We have to be doing our own thing, providing things for ourselves, not working for some giant corporate empire that is sucking money out of our communities and giving it to the super-rich. So we have to: a) use small, local, independent businesses, and b) start small, local, independent businesses.
I also believe that they should be not-for-profit businesses, because if your company exists to make profit, then it’s all about money, and you’re in the same game as Tesco – you’re just a much smaller player. But that’s a subject for another blog.
The corporate world has tentacles into our High Streets, our homes and our minds. We have to build something different, to use it and to persuade other people to use it too.

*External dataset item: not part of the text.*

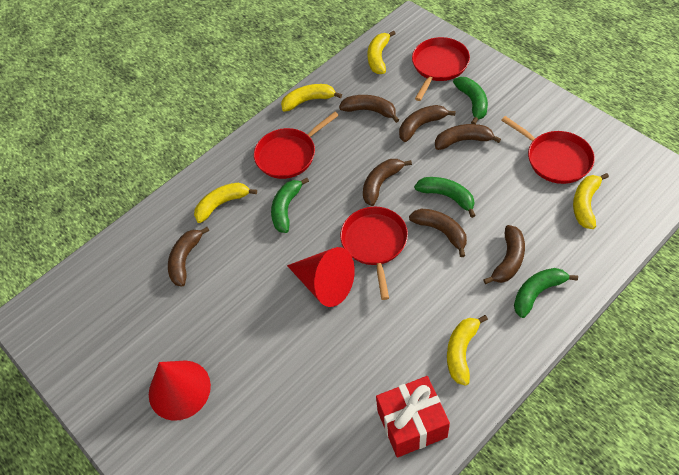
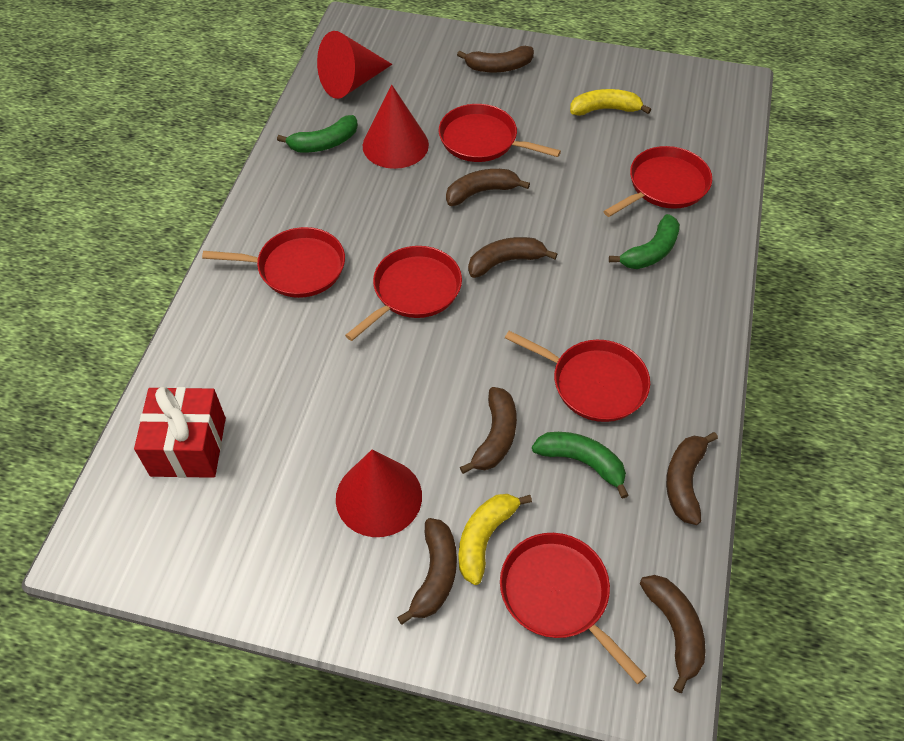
green banana: [271,178,309,233] [414,177,476,218] [453,77,488,124] [514,268,578,318] = 4 -> [277,115,358,153] [532,432,629,499] [609,214,680,269] = 3
red cone: [149,360,211,421] [287,247,355,307] = 2 -> [317,31,392,99] [336,450,422,537] [363,85,429,169] = 3
red pan: [254,112,339,179] [340,207,408,300] [412,37,470,101] [501,116,595,184] = 4 -> [202,227,345,298] [345,246,462,341] [439,104,561,162] [500,533,646,684] [505,331,650,422] [603,146,712,217] = 6
yellow banana: [194,183,257,223] [281,84,342,111] [367,30,396,74] [447,315,488,386] [573,173,609,229] = 5 -> [459,494,532,585] [570,89,651,116] = 2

Global corporations only exist to maximise returns for their shareholders and so I believe we must reject them – by supporting local businesses.
But here’s the thing. Small, independent businesses are more expensive than the giant multinationals. If you buy clothes from an independent clothing manufacturer, they’re going to be more expensive than Primark; local shops are more expensive than Tesco; independent restaurants are more expensive than KFC – and so on (because corporations have sweatshops, economies of scale, the muscle to squeeze suppliers and the ability to avoid taxes). And who has more money to afford these things – the middle-class or the working-class?
The Transition movement is largely middle-class. No doubt about it. So maybe a major function of the Transition movement, apart from bringing communities together (which is great), is to fund local, independent businesses – to buy their locally-produced organic food, hand-built homes, wood stoves, solar panels, firewood, craft produce and home-made household items. These things will be more expensive, so it’s up to the middle classes to build this sector. When it grows, prices will come down, and the independent sector will be able to attract people who don’t have much money (as well as people who don’t care).
And of course the middle-classes can use their money to start local businesses too.
This isn’t the 19th century – the workers are not going to rise up and throw off their chains. Anyone who thinks so has a very romantic idea of the working-class, and almost definitely won’t be from the working-class. I am – and I understand that change will come from the middle-classes, at least in the West. If you’re reading this for instance, you’re probably middle-class. So let’s all roll our sleeves up and put our money where our mouths are.